Mais de 150 mil pessoas são diagnosticadas por ano com glaucoma

Por Roberto Gardinalli |
| Tempo de leitura: 2 min
Pixabay
Doença é silenciosa e considerada a segunda principal causa de cegueira irreversível
Doença é silenciosa e considerada a segunda principal causa de cegueira irreversível

Comemorado nesta sexta-feira (26), o Dia Nacional de Combate ao Glaucoma tem como objetivo alertar e conscientizar a população sobre a doença, que é silenciosa e considerada a segunda principal causa de cegueira irreversível.

Segundo a SBG (Sociedade Brasileira de Glaucoma), 2,5 milhões de brasileiros sofrem com a doença, que atinge 150 mil pessoas por ano, segundo o Ministério da Saúde. O número no mundo todo, de acordo com a OMS (Organização Mundial da Saúde), chegou a 80 milhões em 2023, e deve passar dos 111 milhões em 2040, de acordo com pesquisas da entidade.

Em Piracicaba, segundo a SMS (Secretaria Municipal de Saúde), em 2020, 523 pessoas foram diagnosticadas com glaucoma. Em 2021, até o dia 25 de maio, 136 pacientes receberam o resultado positivo para a doença. A SMS não forneceu os dados de 2022 e 2023.

Segundo o oftalmologista Rafael Guena, da Santa Casa de Piracicaba, o glaucoma é uma doença que atinge o nervo óptico, causa a perda das fibras nervosas e tem características genéticas. “Quando falamos em glaucoma, falamos em fatores de risco que fazem a pessoa ter uma predisposição à doença. Entre as principais, está a pressão intraocular acima de 20, que é a responsável pela perda das fibras nervosas do nervo óptico. Os fatores de risco são extremamente importantes e vale ressaltar que é uma doença de característica genética”, explica o especialista.

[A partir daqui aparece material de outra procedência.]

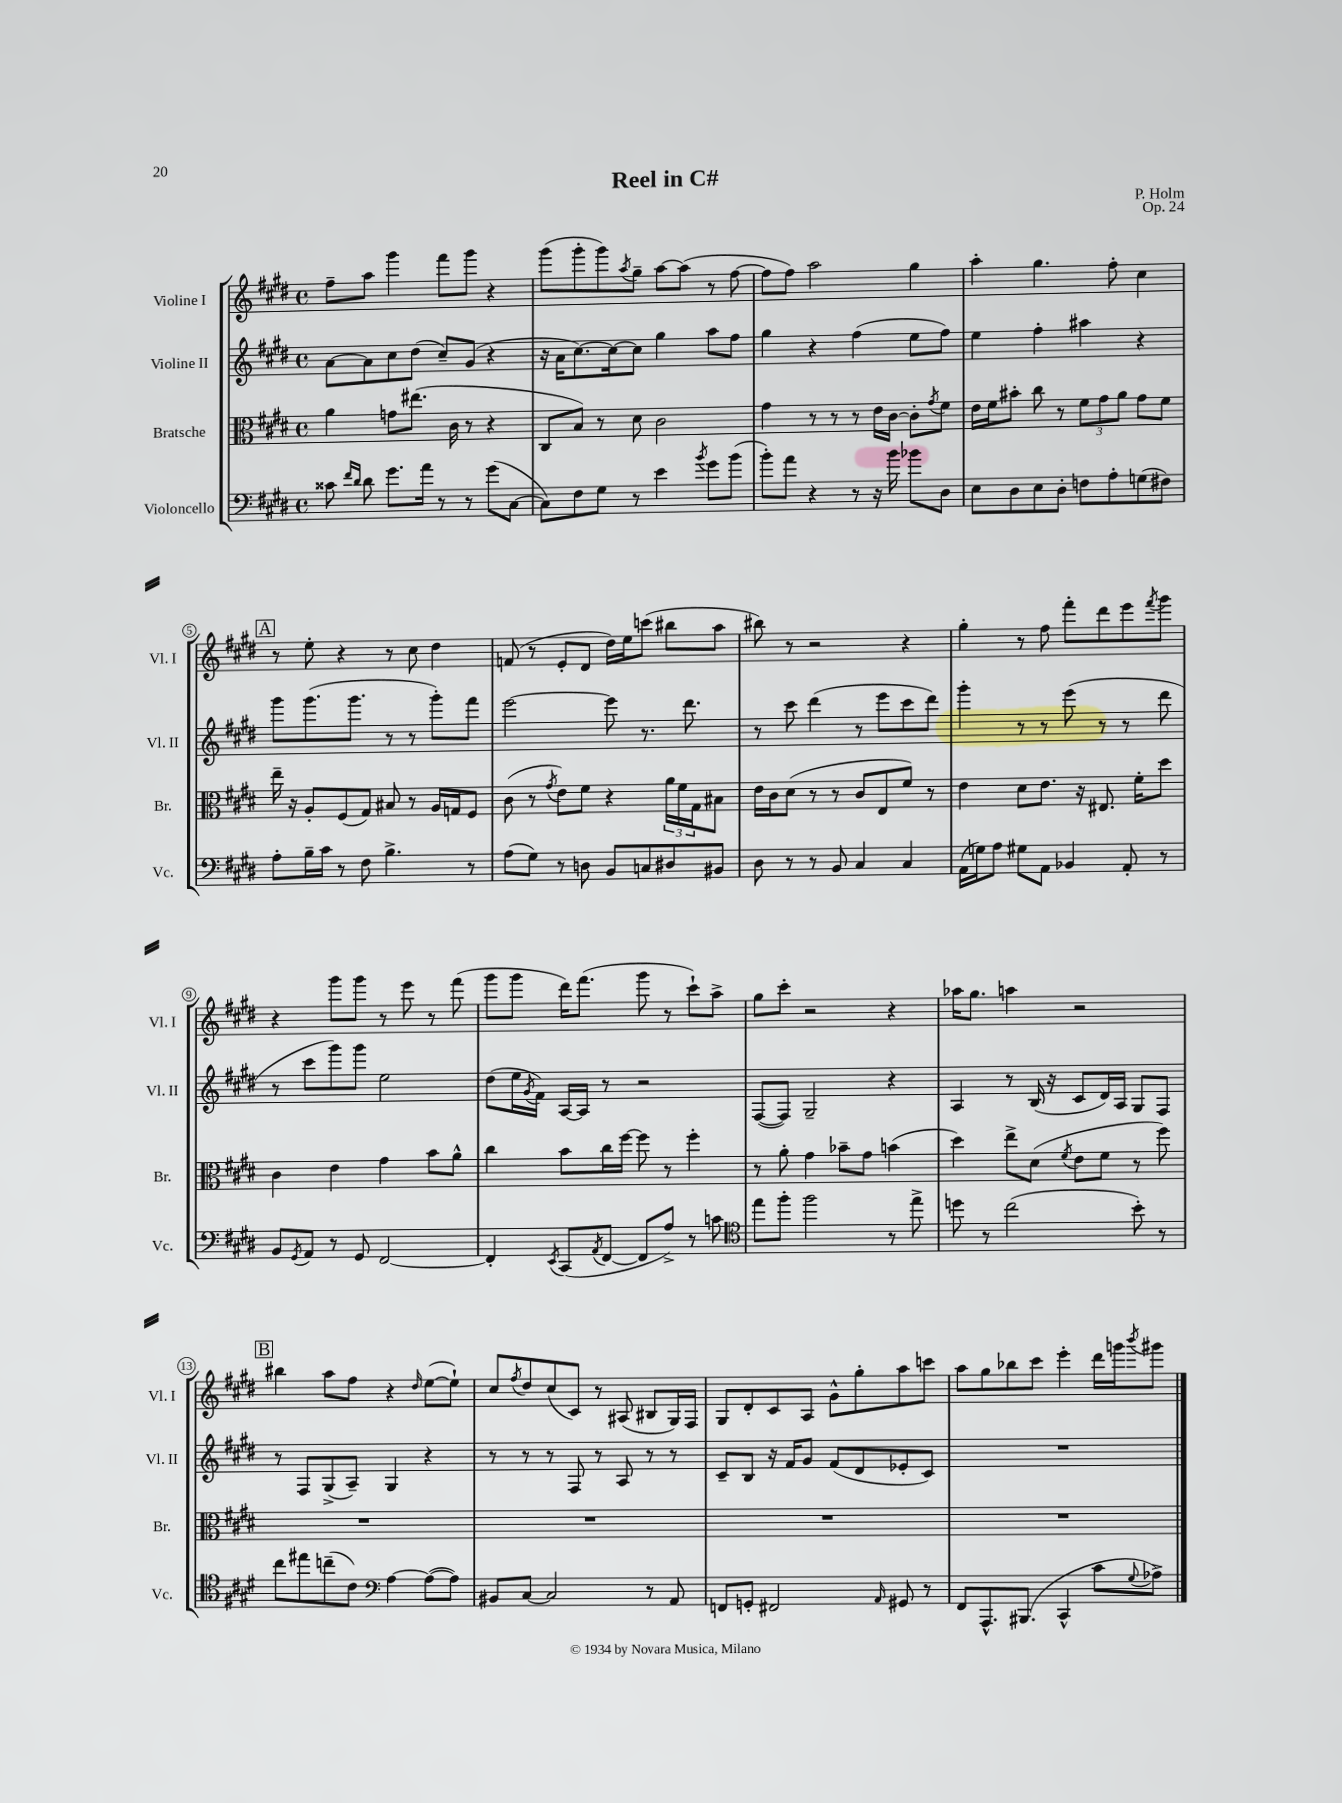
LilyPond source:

\header { title = "Reel in C#" composer = "P. Holm" opus = "Op. 24" }
<<
\new StaffGroup <<
\new Staff = "s0" \with { instrumentName = "Violine I" shortInstrumentName = "Vl. I" } {
    \clef treble \key e \major \defaultTimeSignature \time 4/4
    fis''8-- a''8 gis'''4 fis'''8 gis'''8 r4 |
    gis'''8( gis'''8-. gis'''8) \acciaccatura { a''8 } gis''8-- a''8~ a''8( r8 fis''8~ |
    fis''8 fis''8) a''2 gis''4 |
    a''4-. gis''4. fis''8-. cis''4 |
    \mark \markup { \box "A" } r8 e''8-. r4 r8 cis''8 dis''4 |
    f'8( r8 e'8-. dis'8 dis''16) e''16 c'''8( bis''8 a''8 |
    bis''8) r8 r2 r4 |
    gis''4-. r8 fis''8 fis'''8-. dis'''8 e'''8 \acciaccatura { fis'''8 } gis'''8 |
    r4 gis'''8 gis'''8 r8 e'''8 r8 fis'''8( |
    gis'''8 gis'''8 dis'''16) fis'''8.( gis'''8 r8 cis'''8-!) a''8-> |
    gis''8 cis'''8-. r2 r4 |
    aes''16 gis''8. a''4 r2 |
    \mark \markup { \box "B" } bis''4 a''8 fis''8 r4 \grace { dis''16 } e''8~( e''8-!) |
    cis''8 \acciaccatura { fis''8 } dis''8 cis''8( cis'8) r8 ais8( bis8 gis16) fis16 |
    gis8 dis'8-. cis'8 a8 gis'8-^ gis''8-. a''8 c'''8 |
    a''8 gis''8 bes''8 cis'''8 e'''4-. dis'''16 g'''16 \acciaccatura { b'''8 } gis'''8 \bar "|." |
}
\new Staff = "s1" \with { instrumentName = "Violine II" shortInstrumentName = "Vl. II" } {
    \clef treble \key e \major \defaultTimeSignature \time 4/4
    a'8~ a'8 cis''8 dis''8( cis''8--) gis'8( r4 |
    r16 a'16 cis''8.~) cis''16~ cis''8 gis''4 a''8 fis''8 |
    gis''4 r4 fis''4( e''8 fis''8) |
    e''4 fis''4-. ais''4 r4 |
    \mark \markup { \box "A" } gis'''8 gis'''8.( gis'''8. r8 r8 gis'''8-.) fis'''8 |
    e'''2~ e'''8 r8. dis'''8. |
    r8 cis'''8 dis'''4( r8 e'''8 cis'''8 dis'''8) |
    gis'''4-. r8 r8 e'''8( r8 r8 dis'''8 |
    r8 cis'''8 gis'''8) gis'''8 e''2 |
    dis''8( e''16 \acciaccatura { gis'8 } fis'16) a16~ a16 r8 r2 |
    fis8~( fis8) gis2-- r4 |
    a4 r8 b16( r16 cis'8 dis'16) a16 gis8 fis8 |
    \mark \markup { \box "B" } r8 fis8 gis8->( a8--) gis4 r4 |
    r8 r8 r8 fis8 r8 a8 r8 r8 |
    cis'8-- b8 r16 fis'16 gis'8 fis'8( dis'8 ees'8-. cis'8) |
    R1 \bar "|." |
}
\new Staff = "s2" \with { instrumentName = "Bratsche" shortInstrumentName = "Br." } {
    \clef alto \key e \major \defaultTimeSignature \time 4/4
    a'4 g'8 eis''8.( cis'16 r8 r4 |
    cis8 b8) r8 dis'8 cis'2 |
    gis'4 r8 r8 r8 e'16 cis'16~ cis'8-. \acciaccatura { gis'8 } fis'8 |
    e'16 fis'16 bis'8-. cis''8 r8 \tuplet 3/2 { fis'8 gis'8 a'8 } gis'8 fis'8 |
    \mark \markup { \box "A" } e''16-- r16 a8-. fis8( gis8) bis8 r8 a16 g16 fis8 |
    cis'8( r8 \acciaccatura { gis'8 } e'8) fis'8 r4 \tuplet 3/2 { a'16 fis'16 gis16 } bis8 |
    e'16 cis'16 dis'8( r8 r8 cis'8 e8 fis'8) r8 |
    e'4 dis'8 e'8. r16 eis8. fis'16-. dis''8 |
    cis'4 e'4 gis'4 b'8 a'8-^ |
    cis''4 b'8 cis''16 fis''16~ fis''8 r8 fis''4-. |
    r8 a'8-. gis'4 bes'8-- gis'8 b'4( |
    dis''4) e''8-> dis'8( \acciaccatura { fis'8 } e'8 fis'8 r8 fis''8) |
    \mark \markup { \box "B" } R1 |
    R1 |
    R1 |
    R1 \bar "|." |
}
\new Staff = "s3" \with { instrumentName = "Violoncello" shortInstrumentName = "Vc." } {
    \clef bass \key e \major \defaultTimeSignature \time 4/4
    cisis'8 \grace { fis'16 dis'16 } dis'8 gis'8. a'16 r8 r8 gis'8( cis8~ |
    cis8) fis8 gis8 r8 e'4 \acciaccatura { b'8 } gis'8 b'8( |
    b'8-.) a'8 r4 r8 r16 b'16 bes'8 dis8 |
    e8 dis8 e8 dis8-. f8 a8-. g8( fis8) |
    \mark \markup { \box "A" } a8-. b16-- cis'16 r8 fis8 b4.-> r8 |
    a8( gis8) r8 d8 b,8 c8 dis8 bis,8 |
    dis8 r8 r8 b,8 cis4 cis4 |
    a,16( g16) a8 gis8 a,8 bes,4 a,8-. r8 |
    b,8 \acciaccatura { gis,8 } a,8 r8 gis,8 fis,2~ |
    fis,4-. \acciaccatura { e,8 } cis,8( \acciaccatura { a,8 } fis,8~ fis,8 a8->) r8 c'8 |
    \clef tenor e''8 fis''8-. fis''2 r8 e''8-> |
    d''8 r8 cis''2( b'8-.) r8 |
    \mark \markup { \box "B" } cis''8 eis''8 c''8--( cis'8) \clef bass a4~ a8~( a8) |
    bis,8 cis8~ cis2 r8 a,8 |
    f,8 g,8-. fis,2 \grace { a,16 } gis,8 r8 |
    fis,8 a,,8.-^ bis,,8.( cis,4-^ cis'8 \appoggiatura { gis8 } aes8->) \bar "|." |
}
>>
>>
\layout { \context { \Score \override BarNumber.stencil = #(make-stencil-circler 0.1 0.3 ly:text-interface::print) } }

Ainda segundo o médico, existem vários tipos de glaucoma, sendo que o mais comum é o chamado primário de ângulo aberto, caracterizado pelo avanço lento e progressivo. A doença também pode acontecer por outros fatores, como trauma ocular, catarata avançado e os glaucomas juvenis, que são mais raros. Nos casos em que a doença atinge um estágio mais avançado, o paciente pode sofrer com a perda da visão periférica, visão turva, além de ter dores intensas.

“É importante que as pessoas conheçam seu histórico familiar, e caso alguém tenha o diagnóstico da doença, deve-se iniciar o acompanhamento regular. Geralmente, as pessoas não sentem e nem percebem, pois não há dor ou alterações visuais. A percepção ocorre quando o glaucoma já atingiu um avanço significativo”, explica Guena.

“Diante do diagnóstico, temos que frear e monitorar sua progressão. O tratamento se faz diante da regulação da pressão intraocular”, disse. “Atualmente, os colírios atuam no controle e na redução dessa pressão e na melhora da drenagem do líquido dentro do olho. Em alguns casos, são necessárias cirurgias”, completa.